[[ Input data, beginning ]]

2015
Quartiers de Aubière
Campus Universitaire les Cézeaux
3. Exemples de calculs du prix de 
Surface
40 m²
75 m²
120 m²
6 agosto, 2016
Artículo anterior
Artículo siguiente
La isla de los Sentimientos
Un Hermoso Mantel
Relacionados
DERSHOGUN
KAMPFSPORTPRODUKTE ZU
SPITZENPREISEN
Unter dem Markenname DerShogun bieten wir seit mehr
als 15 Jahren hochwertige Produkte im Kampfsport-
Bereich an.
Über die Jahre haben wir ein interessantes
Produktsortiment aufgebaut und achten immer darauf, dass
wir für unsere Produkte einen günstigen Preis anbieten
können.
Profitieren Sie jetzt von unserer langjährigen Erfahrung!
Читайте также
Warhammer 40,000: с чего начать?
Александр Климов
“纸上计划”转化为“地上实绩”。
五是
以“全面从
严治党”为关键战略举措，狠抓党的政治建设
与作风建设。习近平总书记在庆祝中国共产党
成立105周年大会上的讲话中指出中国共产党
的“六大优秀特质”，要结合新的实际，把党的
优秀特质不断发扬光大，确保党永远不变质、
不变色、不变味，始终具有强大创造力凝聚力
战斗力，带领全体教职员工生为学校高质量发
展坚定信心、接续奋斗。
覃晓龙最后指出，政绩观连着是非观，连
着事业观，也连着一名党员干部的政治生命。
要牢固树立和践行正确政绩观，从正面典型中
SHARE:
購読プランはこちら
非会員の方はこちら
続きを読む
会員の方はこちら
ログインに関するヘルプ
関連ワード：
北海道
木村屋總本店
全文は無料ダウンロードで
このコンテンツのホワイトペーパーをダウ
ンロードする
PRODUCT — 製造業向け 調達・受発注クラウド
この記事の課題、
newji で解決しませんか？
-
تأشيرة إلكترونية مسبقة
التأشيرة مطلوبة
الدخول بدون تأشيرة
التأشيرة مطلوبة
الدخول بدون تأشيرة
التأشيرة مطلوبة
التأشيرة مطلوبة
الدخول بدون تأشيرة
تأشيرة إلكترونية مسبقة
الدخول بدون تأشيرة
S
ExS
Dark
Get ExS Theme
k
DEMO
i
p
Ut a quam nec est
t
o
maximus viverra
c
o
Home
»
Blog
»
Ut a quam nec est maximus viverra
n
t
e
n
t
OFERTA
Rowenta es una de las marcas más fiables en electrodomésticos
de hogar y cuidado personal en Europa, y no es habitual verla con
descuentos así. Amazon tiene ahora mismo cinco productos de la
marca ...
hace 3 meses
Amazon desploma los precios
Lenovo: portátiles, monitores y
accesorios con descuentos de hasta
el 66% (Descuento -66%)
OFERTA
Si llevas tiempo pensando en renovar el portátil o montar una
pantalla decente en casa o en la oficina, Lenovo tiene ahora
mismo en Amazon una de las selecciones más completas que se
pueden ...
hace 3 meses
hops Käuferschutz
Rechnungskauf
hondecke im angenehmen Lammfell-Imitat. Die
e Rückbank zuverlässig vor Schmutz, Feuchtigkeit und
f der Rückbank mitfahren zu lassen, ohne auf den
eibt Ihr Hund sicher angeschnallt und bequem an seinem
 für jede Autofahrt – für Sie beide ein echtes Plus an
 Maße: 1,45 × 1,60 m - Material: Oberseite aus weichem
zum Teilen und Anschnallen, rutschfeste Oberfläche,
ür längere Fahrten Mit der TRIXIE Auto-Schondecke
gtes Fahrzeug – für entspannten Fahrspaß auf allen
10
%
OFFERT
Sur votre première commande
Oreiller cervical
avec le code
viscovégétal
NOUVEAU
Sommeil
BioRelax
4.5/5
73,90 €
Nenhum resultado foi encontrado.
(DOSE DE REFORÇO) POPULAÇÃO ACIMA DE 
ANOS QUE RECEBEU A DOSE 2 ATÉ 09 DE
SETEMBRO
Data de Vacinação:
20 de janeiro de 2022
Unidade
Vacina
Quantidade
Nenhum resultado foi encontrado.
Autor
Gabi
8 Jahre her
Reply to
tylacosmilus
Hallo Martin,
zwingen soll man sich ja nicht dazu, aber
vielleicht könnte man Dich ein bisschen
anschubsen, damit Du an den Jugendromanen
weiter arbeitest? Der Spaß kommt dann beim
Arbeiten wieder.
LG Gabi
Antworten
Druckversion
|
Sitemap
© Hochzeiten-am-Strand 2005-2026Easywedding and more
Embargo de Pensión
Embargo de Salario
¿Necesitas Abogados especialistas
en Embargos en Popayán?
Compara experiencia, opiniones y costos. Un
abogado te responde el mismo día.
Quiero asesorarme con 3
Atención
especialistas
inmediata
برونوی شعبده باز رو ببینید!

[[ Input data, end ]]

> Work to be completed: In this exercise, give every record above again exactly.

> Output for this task:
2015
Quartiers de Aubière
Campus Universitaire les Cézeaux
3. Exemples de calculs du prix de 
Surface
40 m²
75 m²
120 m²
6 agosto, 2016
Artículo anterior
Artículo siguiente
La isla de los Sentimientos
Un Hermoso Mantel
Relacionados
DERSHOGUN
KAMPFSPORTPRODUKTE ZU
SPITZENPREISEN
Unter dem Markenname DerShogun bieten wir seit mehr
als 15 Jahren hochwertige Produkte im Kampfsport-
Bereich an.
Über die Jahre haben wir ein interessantes
Produktsortiment aufgebaut und achten immer darauf, dass
wir für unsere Produkte einen günstigen Preis anbieten
können.
Profitieren Sie jetzt von unserer langjährigen Erfahrung!
Читайте также
Warhammer 40,000: с чего начать?
Александр Климов
“纸上计划”转化为“地上实绩”。
五是
以“全面从
严治党”为关键战略举措，狠抓党的政治建设
与作风建设。习近平总书记在庆祝中国共产党
成立105周年大会上的讲话中指出中国共产党
的“六大优秀特质”，要结合新的实际，把党的
优秀特质不断发扬光大，确保党永远不变质、
不变色、不变味，始终具有强大创造力凝聚力
战斗力，带领全体教职员工生为学校高质量发
展坚定信心、接续奋斗。
覃晓龙最后指出，政绩观连着是非观，连
着事业观，也连着一名党员干部的政治生命。
要牢固树立和践行正确政绩观，从正面典型中
SHARE:
購読プランはこちら
非会員の方はこちら
続きを読む
会員の方はこちら
ログインに関するヘルプ
関連ワード：
北海道
木村屋總本店
全文は無料ダウンロードで
このコンテンツのホワイトペーパーをダウ
ンロードする
PRODUCT — 製造業向け 調達・受発注クラウド
この記事の課題、
newji で解決しませんか？
-
تأشيرة إلكترونية مسبقة
التأشيرة مطلوبة
الدخول بدون تأشيرة
التأشيرة مطلوبة
الدخول بدون تأشيرة
التأشيرة مطلوبة
التأشيرة مطلوبة
الدخول بدون تأشيرة
تأشيرة إلكترونية مسبقة
الدخول بدون تأشيرة
S
ExS
Dark
Get ExS Theme
k
DEMO
i
p
Ut a quam nec est
t
o
maximus viverra
c
o
Home
»
Blog
»
Ut a quam nec est maximus viverra
n
t
e
n
t
OFERTA
Rowenta es una de las marcas más fiables en electrodomésticos
de hogar y cuidado personal en Europa, y no es habitual verla con
descuentos así. Amazon tiene ahora mismo cinco productos de la
marca ...
hace 3 meses
Amazon desploma los precios
Lenovo: portátiles, monitores y
accesorios con descuentos de hasta
el 66% (Descuento -66%)
OFERTA
Si llevas tiempo pensando en renovar el portátil o montar una
pantalla decente en casa o en la oficina, Lenovo tiene ahora
mismo en Amazon una de las selecciones más completas que se
pueden ...
hace 3 meses
hops Käuferschutz
Rechnungskauf
hondecke im angenehmen Lammfell-Imitat. Die
e Rückbank zuverlässig vor Schmutz, Feuchtigkeit und
f der Rückbank mitfahren zu lassen, ohne auf den
eibt Ihr Hund sicher angeschnallt und bequem an seinem
 für jede Autofahrt – für Sie beide ein echtes Plus an
 Maße: 1,45 × 1,60 m - Material: Oberseite aus weichem
zum Teilen und Anschnallen, rutschfeste Oberfläche,
ür längere Fahrten Mit der TRIXIE Auto-Schondecke
gtes Fahrzeug – für entspannten Fahrspaß auf allen
10
%
OFFERT
Sur votre première commande
Oreiller cervical
avec le code
viscovégétal
NOUVEAU
Sommeil
BioRelax
4.5/5
73,90 €
Nenhum resultado foi encontrado.
(DOSE DE REFORÇO) POPULAÇÃO ACIMA DE 
ANOS QUE RECEBEU A DOSE 2 ATÉ 09 DE
SETEMBRO
Data de Vacinação:
20 de janeiro de 2022
Unidade
Vacina
Quantidade
Nenhum resultado foi encontrado.
Autor
Gabi
8 Jahre her
Reply to
tylacosmilus
Hallo Martin,
zwingen soll man sich ja nicht dazu, aber
vielleicht könnte man Dich ein bisschen
anschubsen, damit Du an den Jugendromanen
weiter arbeitest? Der Spaß kommt dann beim
Arbeiten wieder.
LG Gabi
Antworten
Druckversion
|
Sitemap
© Hochzeiten-am-Strand 2005-2026Easywedding and more
Embargo de Pensión
Embargo de Salario
¿Necesitas Abogados especialistas
en Embargos en Popayán?
Compara experiencia, opiniones y costos. Un
abogado te responde el mismo día.
Quiero asesorarme con 3
Atención
especialistas
inmediata
برونوی شعبده باز رو ببینید!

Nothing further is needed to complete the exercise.